When I was about four, we lived in the basement of my uncle’s home in Kaimuki.  I was sitting on a concrete floor one night and a huge centipede crawled over my leg.  I screamed and grabbed my mother.  I was scared and started crying.  She picked me up and put me in bed but I was still afraid and cried.   Then my mother began singing, “Somewhere over the rainbow way up high.”  She sang about dreams that would come true.  Today, that’s still my favorite song because it reminds me of my mother choosing right words to restore hope and value in me.

First, start small and you will be a people of “The Blessing.”  Second, give a meaningful touch—one that’s genuine and authentic.  Jesus modeled this so well when a leper came to him.  Lepers had to ring a bell and yell, “Unclean,” to warn the people not to come nearer.  They had to stay a stone’s throw away because if the leper came closer, they could stone him.  That was the law. One day a leper came to Jesus and knelt before Him, risked it and said, “Lord if you are willing you could make me clean.”   Luke 5:13, “Then He (Jesus) stretched out His hand and touched him, saying, ‘I am willing, be cleansed.’  Immediately the leprosy left him.” Jesus touched him before he was healed, while still covered with draining boils, because He knew the man needed internal value restored also.

A study at UCLA states that for emotional and physical health, people need eight to ten meaningful touches every day, such as, a pat on the hand, a hug, handshake, rub on the back—something that says, “Hey, how are you doing? You’re the best.” Babies have to be carried and cuddled because if they don’t, they will become very susceptible to sickness and disease from touch deprivation.  God designed us that way. 

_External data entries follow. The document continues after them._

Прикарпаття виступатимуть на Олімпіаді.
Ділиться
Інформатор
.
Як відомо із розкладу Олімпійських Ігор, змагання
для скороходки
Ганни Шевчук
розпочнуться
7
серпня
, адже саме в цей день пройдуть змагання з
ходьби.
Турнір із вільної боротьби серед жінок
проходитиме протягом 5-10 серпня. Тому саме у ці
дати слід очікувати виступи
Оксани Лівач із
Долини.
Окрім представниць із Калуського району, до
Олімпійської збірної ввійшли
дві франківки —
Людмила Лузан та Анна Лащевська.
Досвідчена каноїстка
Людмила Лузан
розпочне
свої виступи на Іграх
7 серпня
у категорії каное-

Matthew 19:13,14 AMP, “Then little children were brought to Jesus that He might put His hands on them and pray, but the disciples rebuked them.  But He said, ‘Leave the children alone!  Allow the little ones to come to Me, and do not forbid or hinder them, for of such is the kingdom of heaven.’  And He put His hands upon them.” In other words Jesus was saying that something of the kingdom of God comes through a meaningful, genuine touch because we represent His heart.  If we are not a people of “The Blessing,” we will deprive them of the treasures of the Kingdom of God, which comes through touch.  We represent His heart!

I believe God is calling New Hope to be a people of “The Blessing,” as we choose right words.  Watch God use us for His glory! 

STUDY QUESTIONS:

  1.       How do we become Like the Prodigal Son’s Father?
  2.       What does being a conduit, a channel, of God’s blessings mean?
  3.       Memorize Proverbs 3:27.
  4.       What does it mean to Become A People of “The Blessing”?